Selain itu, menurut mereka, ada hal sederhana yang sering dianggap sepele, seperti perbedaan perlakuan antara guru dan siswa ketika melakukan kesalahan yang sama. Hal itu ternyata menjadi sesuatu yang mengganjal di benak mereka.

“Seperti terlambat, dengan guru yang juga terlambat, kita dihukum karena bepergian dulu. Gurunya jalan bebas, masuk saja,” kata Marsya.

Ia menambahkan, siswa sering unjuk rasa melalui pekerjaan di majalah dinding sekolah (mading). Namun, setelah beberapa saat, mereka sering menemukan bahwa pekerjaan itu telah rusak di beberapa bagian.

“Beberapa kali kami protes ke tembok, tapi tiba-tiba dipasang pagi, sorenya hilang. Itu rusak,” kata mereka.

VoB percaya bahwa pengalaman semacam ini mungkin tidak hanya untuk mereka, tetapi juga di kalangan pendidikan lain di Indonesia. Oleh karena itu, mereka memutuskan untuk menuangkan keprihatinan mereka ke dalam lagu “Revolusi Sekolah”.

Menariknya, ketertarikannya pada musik justru bermula dari pengalamannya di sekolah. Marsya, Sitti dan Widi awalnya mengikuti ekstrakurikuler teater pada tahun 2014.

Ketika mereka mempelajari drama musikal, mereka menemukan bahwa musik adalah hal yang paling nyaman bagi mereka. Musik memberi mereka ruang untuk ekspresi diri dan realisasi diri.

“Jadi kita bertiga adalah korban dari ini… aturannya kaku. ‘Kamu tidak boleh melakukan ini, kamu tidak boleh melakukan itu’. Tiba-tiba kamu menemukan diri kamu dengan musik yang mengatakan ‘terserah kamu. apa yang ingin Anda ‘lakukan,'” jelas mereka.

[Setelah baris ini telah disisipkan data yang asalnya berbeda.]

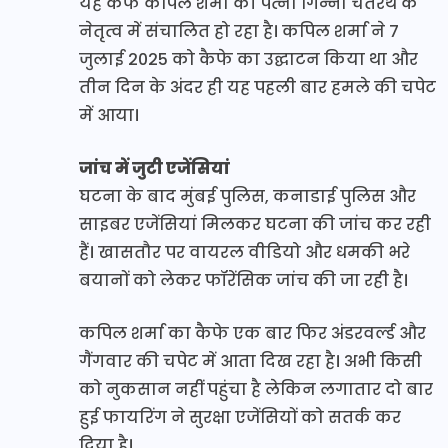
यह कैफे कपिल शर्मा की पत्नी गिन्नी चतरथ के
नेतृत्व में संचालित हो रहा है। कपिल शर्मा ने 7
जुलाई 2025 को कैफे का उद्घाटन किया था और
तीन दिन के अंदर ही यह पहली बार हमले की चपेट
में आया।
जांच में जुटी एजेंसियां
घटना के बाद मुंबई पुलिस, कनाडाई पुलिस और
साइबर एजेंसियां मिलकर घटना की जांच कर रही
हैं। खासतौर पर वायरल वीडियो और धमकी भरे
बयानों को लेकर फॉरेंसिक जांच की जा रही है।
कपिल शर्मा का कैफे एक बार फिर अंडरवर्ल्ड और
गैंगवार की चपेट में आता दिख रहा है। अभी किसी
को नुकसान नहीं पहुंचा है लेकिन लगातार दो बार
हुई फायरिंग ने सुरक्षा एजेंसियों को सतर्क कर
दिया है।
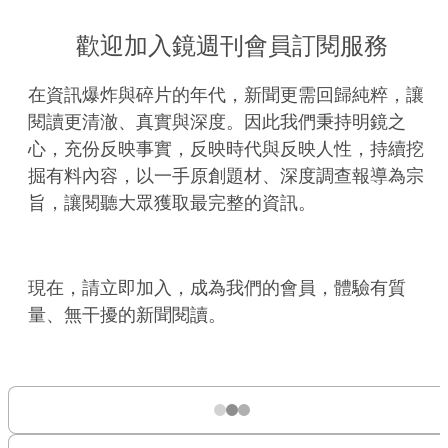
歡迎加入鏡週刊會員訂閱服務
在資訊爆炸與碎片的年代，新聞更需回歸純粹，讓
閱讀更清澈、真實與深度。因此我們秉持明鏡之
心，充份反映事實，反映時代與反映人性，持續挖
掘有料內容，以一手原創題材、深度調查報導為宗
旨，讓閱聽大眾獲取最完整的資訊。
現在，請立即加入，成為我們的會員，體驗有質
量、無干擾的新聞閱讀。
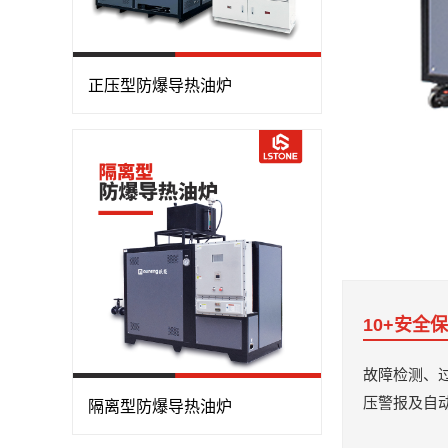
正压型防爆导热油炉
10+安全
故障检测、
压警报及自
隔离型防爆导热油炉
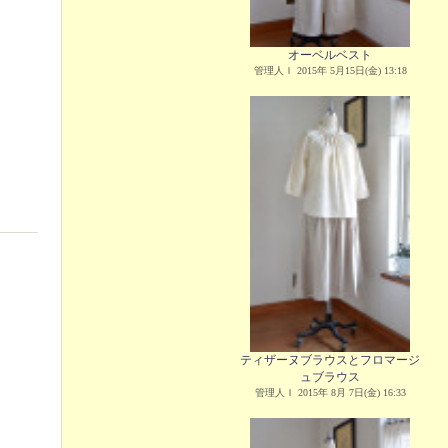
オーベルベスト
管理人Ｉ 2015年 5月15日(金) 13:18
ティザーヌブラウスとフロマージ
ュブラウス
管理人Ｉ 2015年 8月 7日(金) 16:33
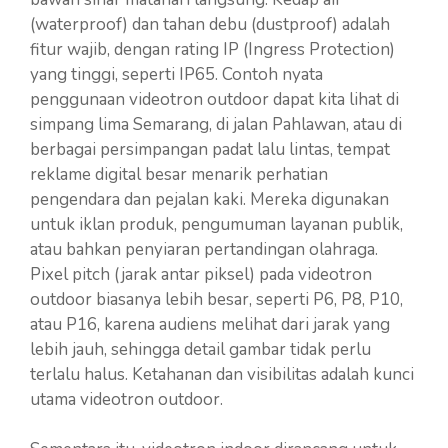
(waterproof) dan tahan debu (dustproof) adalah
fitur wajib, dengan rating IP (Ingress Protection)
yang tinggi, seperti IP65. Contoh nyata
penggunaan videotron outdoor dapat kita lihat di
simpang lima Semarang, di jalan Pahlawan, atau di
berbagai persimpangan padat lalu lintas, tempat
reklame digital besar menarik perhatian
pengendara dan pejalan kaki. Mereka digunakan
untuk iklan produk, pengumuman layanan publik,
atau bahkan penyiaran pertandingan olahraga.
Pixel pitch (jarak antar piksel) pada videotron
outdoor biasanya lebih besar, seperti P6, P8, P10,
atau P16, karena audiens melihat dari jarak yang
lebih jauh, sehingga detail gambar tidak perlu
terlalu halus. Ketahanan dan visibilitas adalah kunci
utama videotron outdoor.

Aturan kaku yang mereka maksud adalah larangan memainkan musik “keras” untuk wanita, anggapan bahwa wanita harus tinggal di rumah, identitas hijab yang mengikat ketiga anggota band itu bersama.

“Kami semakin sadar bahwa ada hal-hal yang bisa dilepaskan dan ada hal-hal yang dibatasi. Pertama semuanya dibatasi, lalu tiba-tiba semuanya dilepaskan. Ada orang yang memiliki persepsi bahwa logam itu gratis. merasa itu benar.

Menurut mereka, persepsi kebebasan setiap orang berbeda-beda; musik adalah ruang yang pada akhirnya memberikan kebebasan itu.

Tidak seperti penciptaan yang berlangsung kurang dari satu hari, suara dan opini melalui musik dimaksudkan untuk bertahan lama dengan resonansi yang lebih kuat juga.

Percakapan ini berasal dari episode 14 musim kedua acara BEGINU, berjudul “Suara Baceprot dan kebisingan yang diremehkan”.